Ihor Sholin

Personal information
- Full name: Ihor Mykolayovych Sholin
- Date of birth: 4 June 1985 (age 39)
- Place of birth: Nizhyn, Chernihiv Oblast, Ukrainian SSR, Soviet Union
- Date of death: 16 December 2009 (aged 24)
- Place of death: Khmelnytskyi, Ukraine
- Height: 1.79 m (5 ft 10+1⁄2 in)
- Position(s): Midfielder

Youth career
- 1998–1999 1999–2002: FC Yunist Chernihiv RVUFK Kyiv

Senior career*
- Years: Team / Apps / (Gls)
- 2003: FC Nizhyn / ? / (?)
- 2004: FC Nistru Otaci / ? / (?)
- 2005: FC Karpaty Lviv / 1 / (0)
- 2006: FC Nafkom Brovary / 12 / (0)
- 2006–2007: FC Dacia Chişinău / 10 / (0)
- 2007: FC Nizhyn / ? / (?)
- 2008–2009: FC Dynamo Khmelnytskyi / 23 / (0)

= Ihor Sholin =

Ukrainian footballer

Ihor Sholin (Ігор Миколайович Шолін; 4 June 1985 – 16 December 2009) was a professional Ukrainian football midfielder.

==Career==
He played for FC Nizhyn, FC Nistru Otaci, FC Karpaty Lviv, FC Nafkom Brovary, FC Dacia Chişinău and FC Dynamo Khmelnytskyi.

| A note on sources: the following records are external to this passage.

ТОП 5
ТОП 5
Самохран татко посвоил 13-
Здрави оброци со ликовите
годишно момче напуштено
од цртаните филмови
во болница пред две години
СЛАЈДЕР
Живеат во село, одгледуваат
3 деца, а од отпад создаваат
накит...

18 July 2009 had an accident. At 12.10 on the highway Stryi – Znamianka near the village of Verbka, the bus "LAZ" with team of FC Dynamo Khmelnytskyi was driving in the direction of Vinnytsia at the cup match against FC Irpin Horenychi. At this time heading in the opposite direction the car "Gazel", which inexplicably went into the oncoming lane and crashed into a bus. The accident injured three passengers buses – Andriy Lemishevskyi, Serhiy Yakubovskyi and Ihor Sholin all of them were taken to the Khmelnytsky Regional Hospital. Yakubovskyi and Lemishevskyi came to their senses and Sholin nearly six months, fell into a coma.

16 December 2009 in Khmelnytsky Oblast Clinical Hospital Ihor's heart stopped. 17 December held a farewell to the stadium Sholin "Podillya". He was buried in his hometown Nizhyn.